→ Your task
List every line in the records that contains the string "Einzelhandelskaufmann", matching case exactly.

[Data extracted from a collection]
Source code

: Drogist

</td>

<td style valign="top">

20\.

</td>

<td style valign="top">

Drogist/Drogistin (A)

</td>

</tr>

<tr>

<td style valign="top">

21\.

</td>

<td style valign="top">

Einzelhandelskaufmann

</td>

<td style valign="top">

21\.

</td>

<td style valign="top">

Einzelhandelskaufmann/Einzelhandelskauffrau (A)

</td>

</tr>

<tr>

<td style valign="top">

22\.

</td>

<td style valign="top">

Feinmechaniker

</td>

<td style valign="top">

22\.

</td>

→ Finished task
Einzelhandelskaufmann
Einzelhandelskaufmann/Einzelhandelskauffrau (A)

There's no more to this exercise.